_Supplied material:_
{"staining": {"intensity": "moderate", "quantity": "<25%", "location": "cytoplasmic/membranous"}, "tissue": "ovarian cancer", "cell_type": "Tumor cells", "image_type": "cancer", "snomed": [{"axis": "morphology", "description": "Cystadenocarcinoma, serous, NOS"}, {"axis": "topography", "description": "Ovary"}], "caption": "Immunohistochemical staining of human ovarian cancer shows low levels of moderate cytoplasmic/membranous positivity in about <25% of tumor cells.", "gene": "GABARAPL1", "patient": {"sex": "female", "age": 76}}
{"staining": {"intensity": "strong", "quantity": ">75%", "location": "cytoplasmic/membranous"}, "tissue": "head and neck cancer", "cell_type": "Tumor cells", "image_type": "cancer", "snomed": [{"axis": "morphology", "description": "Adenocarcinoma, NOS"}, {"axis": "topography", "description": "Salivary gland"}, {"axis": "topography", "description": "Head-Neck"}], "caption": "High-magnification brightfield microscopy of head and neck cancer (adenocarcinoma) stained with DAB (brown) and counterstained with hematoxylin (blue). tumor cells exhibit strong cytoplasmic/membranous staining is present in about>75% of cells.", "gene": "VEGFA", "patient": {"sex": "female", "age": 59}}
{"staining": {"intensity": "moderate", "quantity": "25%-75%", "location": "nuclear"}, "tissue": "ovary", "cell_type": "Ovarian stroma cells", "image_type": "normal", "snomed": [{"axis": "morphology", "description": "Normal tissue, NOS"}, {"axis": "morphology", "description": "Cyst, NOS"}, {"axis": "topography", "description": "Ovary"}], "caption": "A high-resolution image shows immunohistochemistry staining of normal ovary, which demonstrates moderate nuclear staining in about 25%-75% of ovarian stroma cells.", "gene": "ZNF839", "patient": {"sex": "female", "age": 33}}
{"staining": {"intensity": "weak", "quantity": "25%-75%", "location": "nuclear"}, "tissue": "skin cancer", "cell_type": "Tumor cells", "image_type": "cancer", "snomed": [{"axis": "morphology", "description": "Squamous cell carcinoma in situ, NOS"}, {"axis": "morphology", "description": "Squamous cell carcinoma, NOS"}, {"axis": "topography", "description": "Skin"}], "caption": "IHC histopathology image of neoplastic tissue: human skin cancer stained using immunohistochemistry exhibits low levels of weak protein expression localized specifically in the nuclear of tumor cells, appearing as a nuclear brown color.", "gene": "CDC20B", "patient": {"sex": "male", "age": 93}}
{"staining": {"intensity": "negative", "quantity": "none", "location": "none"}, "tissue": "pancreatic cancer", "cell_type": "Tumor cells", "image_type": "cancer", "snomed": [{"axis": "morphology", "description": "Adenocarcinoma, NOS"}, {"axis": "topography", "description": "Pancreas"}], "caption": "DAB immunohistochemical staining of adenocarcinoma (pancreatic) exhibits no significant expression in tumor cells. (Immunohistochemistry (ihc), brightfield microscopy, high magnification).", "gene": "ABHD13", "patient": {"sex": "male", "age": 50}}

_Exercise requirements:_
Write out each line above that contains the word "brightfield".

_Response area:_
{"staining": {"intensity": "strong", "quantity": ">75%", "location": "cytoplasmic/membranous"}, "tissue": "head and neck cancer", "cell_type": "Tumor cells", "image_type": "cancer", "snomed": [{"axis": "morphology", "description": "Adenocarcinoma, NOS"}, {"axis": "topography", "description": "Salivary gland"}, {"axis": "topography", "description": "Head-Neck"}], "caption": "High-magnification brightfield microscopy of head and neck cancer (adenocarcinoma) stained with DAB (brown) and counterstained with hematoxylin (blue). tumor cells exhibit strong cytoplasmic/membranous staining is present in about>75% of cells.", "gene": "VEGFA", "patient": {"sex": "female", "age": 59}}
{"staining": {"intensity": "negative", "quantity": "none", "location": "none"}, "tissue": "pancreatic cancer", "cell_type": "Tumor cells", "image_type": "cancer", "snomed": [{"axis": "morphology", "description": "Adenocarcinoma, NOS"}, {"axis": "topography", "description": "Pancreas"}], "caption": "DAB immunohistochemical staining of adenocarcinoma (pancreatic) exhibits no significant expression in tumor cells. (Immunohistochemistry (ihc), brightfield microscopy, high magnification).", "gene": "ABHD13", "patient": {"sex": "male", "age": 50}}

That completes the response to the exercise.